We propose a Deep Multimodal Fusion Model (DMFM) to conduct multimodal sentiment analysis in public emergencies. The DMFM can capture the semantic information from texts and exploit the complementary information of images.

We evaluate the proposed model by examining it on Weibo and Twitter public emergency datasets. Also, we compare the experimental results with baseline models. Results show the advantage of DMFM.

The rest of the paper is organized as follows: Section 2 covers related work on sentiment analysis; Section 3 describes the proposed method; Section 4 reports experimental results; Section 5 summarizes the paper and outlines the future work.

Related work

2.1

Sentiment analysis during public emergencies

Sentiment analysis, also known as opinion mining, is used to analyze people’s views, emotions, attitudes, etc., on a certain entity, e.g., products, services, and topics (T. Chen et al., 2017). During public emergencies, the sentiments of online users are the most direct performances of their attitudes about events. They usually express their opinions via social platforms, and have a great impact on the evolution of events (S. Zhang et al., 2018). Sentiment analysis techniques are increasingly used to grasp reactions from social media users to the unexpected and stressful social events (Gaspar et al., 2016). There have been some researches about the sentiment analysis in public emergencies. For example, to address the lack of the sentiment annotation rule, Wu et al. (2020) designed an annotation rule based on OCC model for enhancing the sentiment classification of social crisis texts. Smith et al. (2018) performed network and content analysis for recognizing the emotional changes in public emergencies. W. Zhang et al. (2020) built a domain emotion lexicon for public emergencies to detect the evolution of negative public opinions. However, these studies are all based on the text contents in social media to analyze the sentiments, and ignore the other attachments (e.g., image, video) to text contents related to users’ sentiments.

With the development of SMPs, the expression form has changed greatly, from plain textual contents to ones including other modalities, such as images (Zhu et al., 2022). Technically, it is difficult to classify the sentiment using the unimodal-based methods when the meaning of textual contents is ambiguous. Thus, we consider combining the texts and images attached with texts during public emergencies, to analyze the sentiments of users.

2.2

Unimodal sentiment analysis

(1)

Textual sentiment analysis

In general, the text-based sentiment analysis methods can be divided into three types, namely: emotion lexicon-based, statistics-based, and deep learning-based (Young et al., 2018). However, emotion lexicon-based algorithms depend on the quality and size of the lexicon, which can restrict the performance of sentiment analysis extremely due to the poor scalability and migration. When dealing with the textual contents in different domains, the emotion lexicon usually needs to be upgraded or reconstructed, and is not suitable for the constantly changing network content. The statistical methods usually employ supervised machine learning algorithms to train a model with the dataset. Moreover, when the trained corpus is large-scale, the traditional machine learning models cannot classify the sentiments efficiently because of the high computational complexity and dependency on the quality of annotated data (Moraes et al., 2013).

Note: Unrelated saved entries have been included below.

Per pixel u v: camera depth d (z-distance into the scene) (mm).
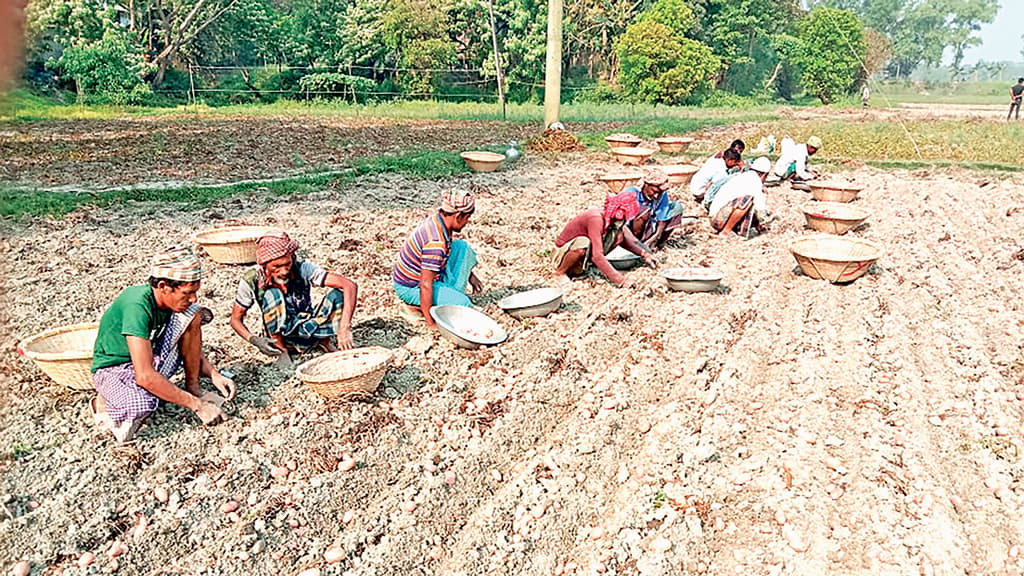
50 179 12836
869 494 4578
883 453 4977
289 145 18562
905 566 4027
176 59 38188
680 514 4465
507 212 11461
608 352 6500
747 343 6668
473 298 7621
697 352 6516
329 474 4621
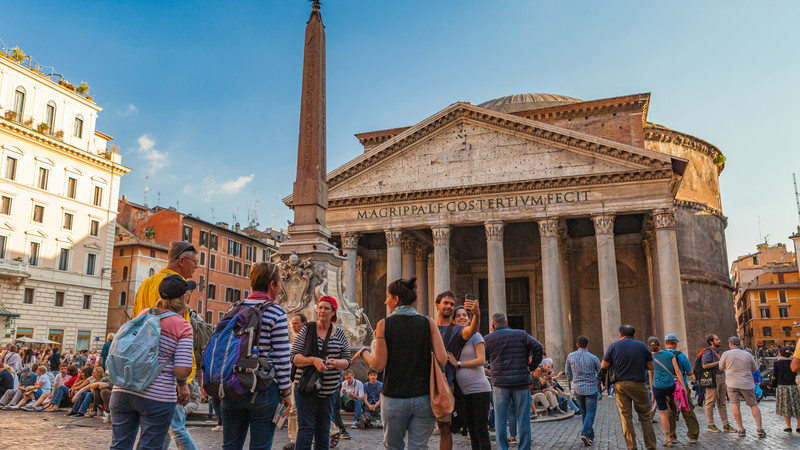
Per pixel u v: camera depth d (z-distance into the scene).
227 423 4.86
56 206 40.50
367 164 36.12
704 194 48.44
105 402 12.45
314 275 11.28
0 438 9.55
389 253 34.66
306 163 12.09
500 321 8.49
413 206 34.88
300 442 5.91
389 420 5.08
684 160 30.84
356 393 12.37
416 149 35.78
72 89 43.38
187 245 5.93
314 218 11.74
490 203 33.69
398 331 5.14
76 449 8.51
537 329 41.34
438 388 5.10
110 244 44.47
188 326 4.75
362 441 10.34
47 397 15.98
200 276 53.47
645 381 9.12
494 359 8.14
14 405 16.11
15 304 37.16
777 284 75.12
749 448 10.01
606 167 32.22
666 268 30.08
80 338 41.34
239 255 59.59
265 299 5.05
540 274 42.28
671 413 10.69
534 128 33.53
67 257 41.09
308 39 12.84
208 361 4.74
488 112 34.19
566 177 32.16
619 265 41.03
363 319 12.89
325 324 6.25
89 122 43.66
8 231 37.28
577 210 32.06
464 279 44.69
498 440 7.99
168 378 4.57
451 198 34.31
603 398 24.64
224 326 4.82
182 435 5.95
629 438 9.03
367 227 35.38
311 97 12.41
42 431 10.75
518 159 33.81
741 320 88.31
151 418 4.44
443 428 6.11
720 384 12.55
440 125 35.41
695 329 44.38
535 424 14.03
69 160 41.72
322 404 6.18
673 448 10.17
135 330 4.56
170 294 4.77
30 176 38.94
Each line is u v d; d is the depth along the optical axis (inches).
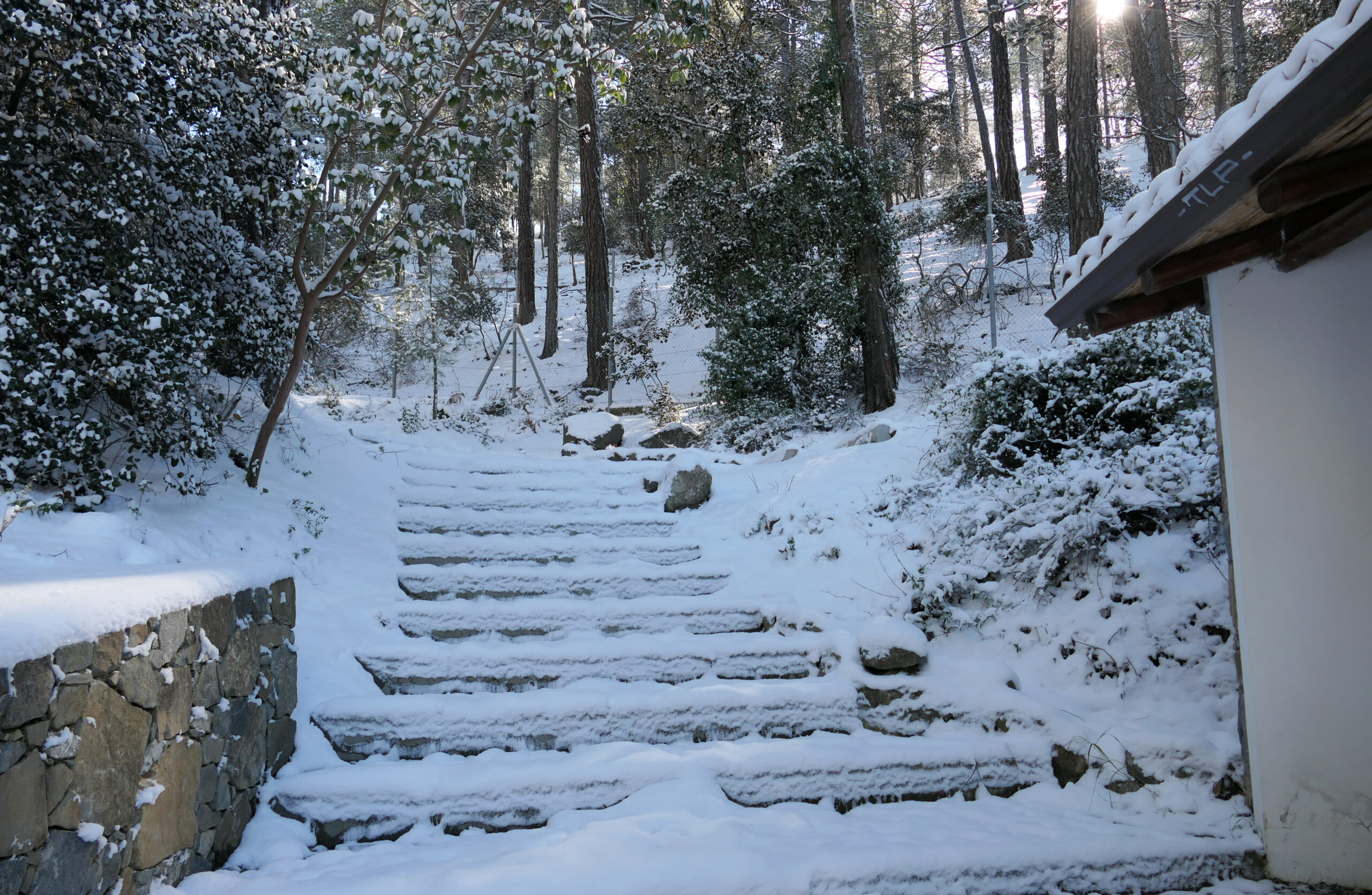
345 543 226.7
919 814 146.6
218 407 237.5
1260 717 132.7
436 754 155.5
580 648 185.9
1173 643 167.0
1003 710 166.2
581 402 566.9
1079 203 540.7
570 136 885.8
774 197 468.1
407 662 177.6
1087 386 229.1
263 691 139.2
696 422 474.0
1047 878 127.1
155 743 106.0
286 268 241.4
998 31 711.7
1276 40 581.3
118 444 200.2
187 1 198.1
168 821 108.2
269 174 226.4
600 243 615.8
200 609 118.6
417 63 199.6
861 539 230.8
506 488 295.1
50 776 85.2
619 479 309.3
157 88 187.2
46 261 151.3
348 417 422.3
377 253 228.1
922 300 528.4
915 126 930.1
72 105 181.2
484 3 270.2
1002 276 602.2
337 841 135.7
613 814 139.6
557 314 743.1
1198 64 941.8
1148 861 129.6
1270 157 92.5
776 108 550.9
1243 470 135.6
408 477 286.4
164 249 199.9
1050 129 864.9
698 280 542.9
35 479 150.6
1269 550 133.0
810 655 192.7
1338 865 126.3
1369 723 126.0
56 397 152.6
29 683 82.0
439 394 597.9
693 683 182.5
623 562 244.2
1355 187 102.5
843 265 451.5
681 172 558.3
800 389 451.2
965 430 249.0
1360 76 78.0
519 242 851.4
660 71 548.1
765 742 163.0
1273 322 133.2
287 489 240.2
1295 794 129.4
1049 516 193.6
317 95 187.5
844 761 154.3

Deep learning techniques have made great success in NLP (Abdi et al., 2019; C. Chen et al., 2023). The quality of word representation has a vital influence on the performance of the model in sentiment analysis. There are some successful word representation models, such as Glove (Pennington et al., 2014), Word2vec (Mikolov et al., 2013), Bidirectional Encoder Representations from Transformers (BERT) (Devlin et al., 2019). Rezaeinia et al. (2019) proposed an improved word2vec to train word vectors for sentiment analysis. Zhao et al. (2019) employed the BERT to obtain pretrained word embeddings to perform document-level sentiment analysis. Remarkably, the use of word embeddings in the aforementioned methods is all pretrained on a large-scale general corpus, rather than domain corpus.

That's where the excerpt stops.